His lips were demanding, their determination at Obi-Wan's throat, where that unfeeling hand still lingered carelessly, slowly winning allowances. Anakin felt a thrill of pleasure as the tension seeped from Obi-Wan's body until his former Master was compliant to his attentions. Anakin was a leader in as many ways as necessary, sometimes his duty and sometimes his delight. With Obi-Wan he could not say how much of that delight was reciprocated with duty, even as it was resisted by it. However in the end there was always the little tremble that signaled compliance, not victory but something even more transient, a victory that visited itself upon both sides. While Anakin may have been familiar with these motions, Obi-Wan still did not allow him to become too familiar. There was often a pull before the relaxation, a push before a simple touch. When Obi-Wan tilted his chin from and then to the rasp of lips over the line of his jaw, both steps had been acknowledged, like the outdated rites in some ritual they need only nod to now.
Anakin's fingers gripped Obi-Wan's hair, his blood racing. Real kisses came often at this stage. For the insistence of his hands and the suddenness of his body, the breath that caught now in Obi-Wan's throat and trembled between them, there was no urgency to Anakin's mouth. It still played with the corners and balances of a smile. As always he conceded to Obi-Wan as Obi-Wan, not some creature of release or necessity. He drew away to share a look with him, one that was both contested and understood. It was a combination of direct gaze, of mixed urgencies, of a simple expression that did implore Obi-Wan as Obi-Wan and whispered of the things they knew as if those might be the reasons for the embrace, a subtle revenge before Anakin kissed him. He belied again the tense press of his body and the hard clutch of his fingers with a mouth more slow and more gentle than his patience ever liked; but a kiss was an intimate thing, more startlingly intimate from the first through the last, and Anakin would not steal it.
He coaxed it, rather. Drew it forth, and received it willingly.
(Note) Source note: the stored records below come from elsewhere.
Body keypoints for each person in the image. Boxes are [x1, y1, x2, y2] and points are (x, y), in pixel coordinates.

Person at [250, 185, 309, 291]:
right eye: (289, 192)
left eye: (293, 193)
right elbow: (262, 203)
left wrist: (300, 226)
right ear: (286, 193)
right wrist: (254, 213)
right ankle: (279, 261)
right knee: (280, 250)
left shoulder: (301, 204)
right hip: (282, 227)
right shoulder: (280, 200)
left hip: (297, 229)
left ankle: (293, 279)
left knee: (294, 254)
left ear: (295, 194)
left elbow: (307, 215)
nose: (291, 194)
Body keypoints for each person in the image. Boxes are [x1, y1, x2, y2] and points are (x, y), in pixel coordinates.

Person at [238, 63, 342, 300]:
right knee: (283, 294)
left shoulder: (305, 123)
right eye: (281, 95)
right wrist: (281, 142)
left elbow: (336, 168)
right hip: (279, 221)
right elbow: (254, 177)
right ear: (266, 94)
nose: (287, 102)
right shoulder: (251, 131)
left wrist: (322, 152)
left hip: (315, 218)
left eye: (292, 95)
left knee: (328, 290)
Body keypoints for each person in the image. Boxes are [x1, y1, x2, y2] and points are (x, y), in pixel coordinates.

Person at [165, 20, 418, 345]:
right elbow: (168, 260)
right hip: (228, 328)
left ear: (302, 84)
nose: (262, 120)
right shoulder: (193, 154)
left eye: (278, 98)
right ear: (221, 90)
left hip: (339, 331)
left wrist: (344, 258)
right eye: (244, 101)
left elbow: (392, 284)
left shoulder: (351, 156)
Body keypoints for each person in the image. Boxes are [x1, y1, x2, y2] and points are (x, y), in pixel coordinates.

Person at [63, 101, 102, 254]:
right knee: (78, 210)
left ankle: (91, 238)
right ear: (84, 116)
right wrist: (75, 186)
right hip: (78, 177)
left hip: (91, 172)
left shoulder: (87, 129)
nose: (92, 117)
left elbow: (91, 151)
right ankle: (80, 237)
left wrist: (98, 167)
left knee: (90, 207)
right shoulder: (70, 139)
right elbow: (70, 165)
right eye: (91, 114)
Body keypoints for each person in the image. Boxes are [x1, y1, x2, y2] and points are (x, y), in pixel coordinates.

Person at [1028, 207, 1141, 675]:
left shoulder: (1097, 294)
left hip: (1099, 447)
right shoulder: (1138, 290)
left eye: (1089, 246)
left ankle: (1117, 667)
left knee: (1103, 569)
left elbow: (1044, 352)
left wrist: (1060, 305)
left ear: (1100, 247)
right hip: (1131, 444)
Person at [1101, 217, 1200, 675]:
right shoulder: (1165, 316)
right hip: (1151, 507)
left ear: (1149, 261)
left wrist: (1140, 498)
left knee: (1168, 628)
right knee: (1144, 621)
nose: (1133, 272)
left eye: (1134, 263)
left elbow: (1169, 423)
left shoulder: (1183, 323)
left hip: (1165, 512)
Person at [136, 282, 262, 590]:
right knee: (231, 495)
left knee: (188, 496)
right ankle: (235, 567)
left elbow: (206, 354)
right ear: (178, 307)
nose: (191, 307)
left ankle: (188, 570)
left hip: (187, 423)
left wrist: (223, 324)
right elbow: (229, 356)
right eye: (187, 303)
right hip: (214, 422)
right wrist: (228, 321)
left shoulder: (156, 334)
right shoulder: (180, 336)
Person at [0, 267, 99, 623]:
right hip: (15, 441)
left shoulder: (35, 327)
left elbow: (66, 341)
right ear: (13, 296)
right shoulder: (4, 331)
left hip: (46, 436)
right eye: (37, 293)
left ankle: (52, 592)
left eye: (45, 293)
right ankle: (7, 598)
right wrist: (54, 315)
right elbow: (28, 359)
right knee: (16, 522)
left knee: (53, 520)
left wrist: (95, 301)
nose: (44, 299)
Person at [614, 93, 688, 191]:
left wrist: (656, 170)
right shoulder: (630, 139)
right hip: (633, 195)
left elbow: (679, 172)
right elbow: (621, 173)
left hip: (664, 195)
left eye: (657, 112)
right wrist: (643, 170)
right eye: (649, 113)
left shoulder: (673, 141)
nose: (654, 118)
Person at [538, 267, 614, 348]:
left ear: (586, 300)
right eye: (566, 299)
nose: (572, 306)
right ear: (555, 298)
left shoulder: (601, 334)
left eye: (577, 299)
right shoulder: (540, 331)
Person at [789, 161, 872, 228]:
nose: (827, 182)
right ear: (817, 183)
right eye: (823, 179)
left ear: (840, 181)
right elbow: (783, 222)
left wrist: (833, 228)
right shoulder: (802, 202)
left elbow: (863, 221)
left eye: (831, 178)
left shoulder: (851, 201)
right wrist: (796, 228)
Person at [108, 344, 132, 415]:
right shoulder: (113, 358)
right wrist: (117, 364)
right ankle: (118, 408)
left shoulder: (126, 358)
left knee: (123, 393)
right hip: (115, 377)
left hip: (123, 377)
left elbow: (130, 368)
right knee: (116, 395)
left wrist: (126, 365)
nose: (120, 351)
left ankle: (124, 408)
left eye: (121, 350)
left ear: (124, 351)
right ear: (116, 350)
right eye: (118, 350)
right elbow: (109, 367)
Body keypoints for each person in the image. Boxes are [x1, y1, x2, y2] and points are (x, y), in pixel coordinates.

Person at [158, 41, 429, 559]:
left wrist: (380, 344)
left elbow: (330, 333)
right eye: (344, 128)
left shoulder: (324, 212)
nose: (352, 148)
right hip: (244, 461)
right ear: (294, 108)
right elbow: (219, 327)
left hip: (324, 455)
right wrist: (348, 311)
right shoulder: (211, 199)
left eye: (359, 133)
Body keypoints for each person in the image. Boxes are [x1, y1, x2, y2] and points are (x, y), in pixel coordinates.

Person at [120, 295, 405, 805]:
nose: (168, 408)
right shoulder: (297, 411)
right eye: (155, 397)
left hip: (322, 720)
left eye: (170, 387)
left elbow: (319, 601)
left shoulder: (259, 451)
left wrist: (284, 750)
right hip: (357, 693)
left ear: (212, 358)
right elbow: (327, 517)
The Jedi's hands coming to rest on his waist and the small of his back stirred an eager euphoria in him. It was the same way he felt when a general came to tell him they had gained control of another planet, the same pleasure that came with the defeat of a worthy opponent, but more valuable, to him, secret from Obi-Wan. There would always be more planets and new opponents, but there were times he wondered how long he could sustain this. These times they came together were tangled with so many little deceptions.
They were beyond hesitations, now. Anakin asking, Obi-Wan allowing, at first, and now returning. It was a different man whose fingers were knotting in Anakin's shirt and whose lips were beginning to make their own demands, a side of a person Anakin had believed he knew so well that had taken him years to coax out in his presence: someone who quipped instead of lectured, who slouched a little when he sat, who smiled and laughed easily; a man who existed very much for and in the moment. Anakin much preferred him.